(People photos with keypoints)
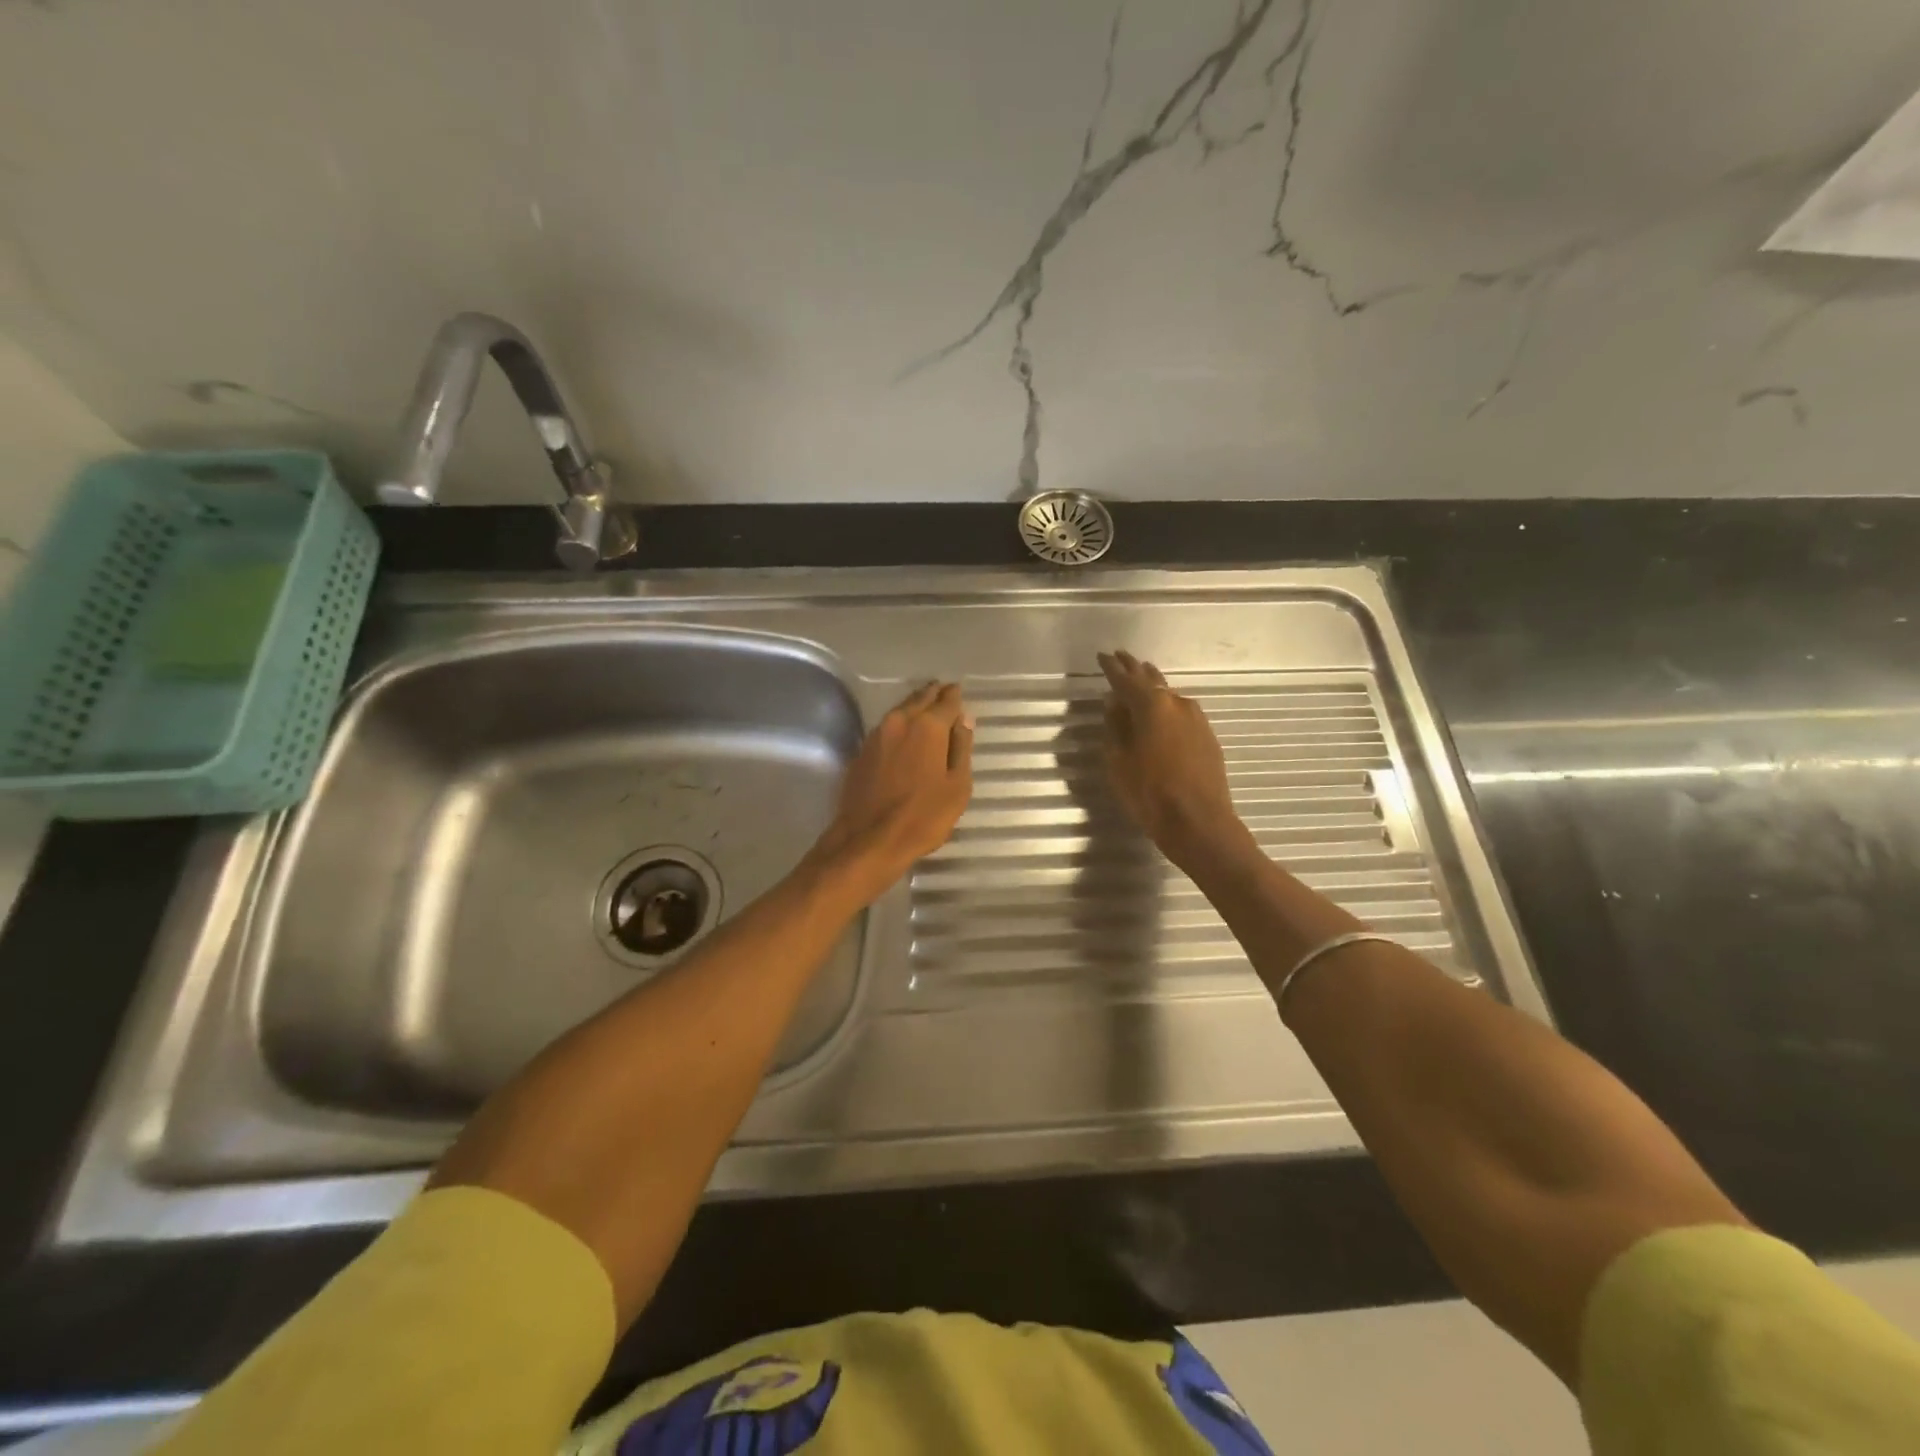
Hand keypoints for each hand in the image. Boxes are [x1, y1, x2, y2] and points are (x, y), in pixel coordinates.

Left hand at [812, 682, 973, 901]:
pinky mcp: (861, 752)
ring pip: (900, 711)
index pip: (946, 702)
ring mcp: (876, 736)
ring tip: (926, 706)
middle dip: (933, 694)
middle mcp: (900, 722)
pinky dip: (899, 725)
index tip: (958, 690)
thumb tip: (964, 721)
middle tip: (943, 689)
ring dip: (914, 706)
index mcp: (928, 727)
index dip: (955, 696)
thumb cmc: (923, 816)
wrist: (869, 840)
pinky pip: (886, 728)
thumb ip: (961, 748)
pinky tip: (904, 732)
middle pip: (919, 700)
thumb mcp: (957, 786)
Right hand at [1099, 650, 1246, 870]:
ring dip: (1153, 687)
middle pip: (1151, 680)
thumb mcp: (1119, 762)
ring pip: (1169, 695)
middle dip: (1134, 669)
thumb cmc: (1150, 793)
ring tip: (1141, 679)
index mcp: (1151, 706)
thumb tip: (1114, 704)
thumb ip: (1115, 728)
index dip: (1111, 667)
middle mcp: (1177, 704)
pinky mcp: (1207, 736)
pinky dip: (1166, 707)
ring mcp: (1196, 719)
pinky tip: (1161, 713)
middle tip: (1120, 658)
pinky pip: (1181, 712)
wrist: (1200, 823)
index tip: (1102, 656)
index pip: (1125, 679)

• TASK INSTRUCTIONS: Find the word "thumb" in the data and show each line that holds it.

• ANSWER FOR THE TASK:
thumb tip: (964, 721)
thumb cmc: (923, 816)
thumb ip: (961, 748)
thumb mcp: (957, 786)
thumb mcp: (1119, 762)
thumb cmc: (1150, 793)
thumb tip: (1114, 704)
thumb ip: (1115, 728)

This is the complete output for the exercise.